In 2007 Goonj’s sanitary napkin project ‘Not just a piece of cloth’ won the World Bank’s global development marketplace award. “In 2004-05, there was no information on sanitary napkins on Google. This basic hygiene did not find a mention in discussions. In Indian society, menstruation is a taboo and cannot be openly discussed,” Gupta says. 

“Even in the worst days of Goonj, we had the courage to say no. The easiest thing to do was to take money for popular subjects instead of talking sanitary napkins. Some people would tell me that ‘there is a project in AIDS, why don’t you take it?’,” he says.

“Women use the dirtiest piece of cloth, wash it and find it difficult to dry it. Washing itself is a problem as most hand pumps in the villages are located in public places. In slums, they dry it behind the door. Two to three women in a family share the same cloth and sometimes they even share it with their neighbours. In Sunderbans, I met a woman who had been using the same cloth over a year,” he adds.

“The problem with us is that we decide what problems people face, instead of asking them. How many funding agencies spend time in the villages to find out what problems the villagers have?” enquires Gupta, who travels 15 days a month to understand villages better,  build up capacities of people and spread the work as well as the idea.

“We find hope from the fact that we are working on something decided by local people. There are scores of girls in  villages who can’t go to school because there is no place to change when they menstruate. Most development stories I see around are based on numbers instead of assessing the ground-level impact,” Gupta says.

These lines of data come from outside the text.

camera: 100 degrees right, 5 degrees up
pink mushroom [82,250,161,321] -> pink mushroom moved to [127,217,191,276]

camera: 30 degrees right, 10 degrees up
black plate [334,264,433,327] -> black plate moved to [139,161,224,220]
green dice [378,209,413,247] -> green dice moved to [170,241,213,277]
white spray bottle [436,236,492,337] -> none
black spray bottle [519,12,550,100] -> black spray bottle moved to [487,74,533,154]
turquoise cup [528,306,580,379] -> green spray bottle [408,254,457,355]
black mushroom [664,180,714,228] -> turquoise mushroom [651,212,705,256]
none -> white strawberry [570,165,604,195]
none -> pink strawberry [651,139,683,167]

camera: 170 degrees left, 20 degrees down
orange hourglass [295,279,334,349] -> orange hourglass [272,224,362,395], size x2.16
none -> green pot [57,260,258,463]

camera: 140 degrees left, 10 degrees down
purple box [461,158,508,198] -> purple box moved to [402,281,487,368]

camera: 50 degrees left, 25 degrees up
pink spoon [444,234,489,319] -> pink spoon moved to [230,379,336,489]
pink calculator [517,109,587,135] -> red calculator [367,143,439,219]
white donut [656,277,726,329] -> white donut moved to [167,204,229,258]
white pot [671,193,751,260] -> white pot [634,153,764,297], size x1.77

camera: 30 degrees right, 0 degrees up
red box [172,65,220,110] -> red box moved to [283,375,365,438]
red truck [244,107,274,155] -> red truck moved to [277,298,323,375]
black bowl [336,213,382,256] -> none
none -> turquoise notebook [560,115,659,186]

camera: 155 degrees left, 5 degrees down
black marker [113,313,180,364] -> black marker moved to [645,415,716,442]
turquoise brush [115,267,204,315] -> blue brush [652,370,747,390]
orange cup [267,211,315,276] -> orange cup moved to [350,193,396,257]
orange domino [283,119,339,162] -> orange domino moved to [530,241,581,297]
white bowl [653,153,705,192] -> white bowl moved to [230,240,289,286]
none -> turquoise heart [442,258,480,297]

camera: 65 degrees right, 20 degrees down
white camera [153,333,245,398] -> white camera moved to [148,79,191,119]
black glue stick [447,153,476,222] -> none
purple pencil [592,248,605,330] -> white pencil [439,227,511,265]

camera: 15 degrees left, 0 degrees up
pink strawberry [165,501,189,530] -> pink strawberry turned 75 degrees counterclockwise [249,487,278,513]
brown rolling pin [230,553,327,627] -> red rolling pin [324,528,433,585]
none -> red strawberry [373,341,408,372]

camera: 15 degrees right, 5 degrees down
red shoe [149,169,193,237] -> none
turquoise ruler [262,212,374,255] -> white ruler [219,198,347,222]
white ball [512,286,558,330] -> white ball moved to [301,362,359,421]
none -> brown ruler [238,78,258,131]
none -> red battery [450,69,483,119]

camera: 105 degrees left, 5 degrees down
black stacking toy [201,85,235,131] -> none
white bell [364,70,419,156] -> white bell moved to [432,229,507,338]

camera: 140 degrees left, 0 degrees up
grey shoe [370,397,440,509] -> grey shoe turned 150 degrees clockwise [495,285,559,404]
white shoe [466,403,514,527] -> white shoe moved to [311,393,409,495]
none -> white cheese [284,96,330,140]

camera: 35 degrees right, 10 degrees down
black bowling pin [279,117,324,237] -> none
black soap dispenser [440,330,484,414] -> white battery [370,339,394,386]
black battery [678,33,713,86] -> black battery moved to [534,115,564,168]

Assam is grappling with a flood situation and Gupta and his team is working overnight to ready its first relief dispatch to the victims. “I see many people rushing in to make contributions of clothes immediately after a disaster like floods or earthquakes. But in areas like Kashmir, don’t they have snowfall or sub-zero temperatures? Do disasters matter for homeless people?” Contributions should be regular and methodical, he insists.

“No discipline is followed by people while donating clothes. Saris and dhotis are of no use in an orphanage, but people will not think twice before making contributions,” he says. Goonj hosts campaigns to make people aware of the issue. However, handling logistics and the volume of contributions received is the biggest challenge for team Goonj, he says. But despite glitches which he accepts as part of the game, his has been a journey of satisfaction. “I don’t collect clothes for somebody I know. Neither do I get them from somebody I know. Goonj is a tool, it is an idea, an effort. And I do it all for that old man in the gunnysack on that cold winter night.”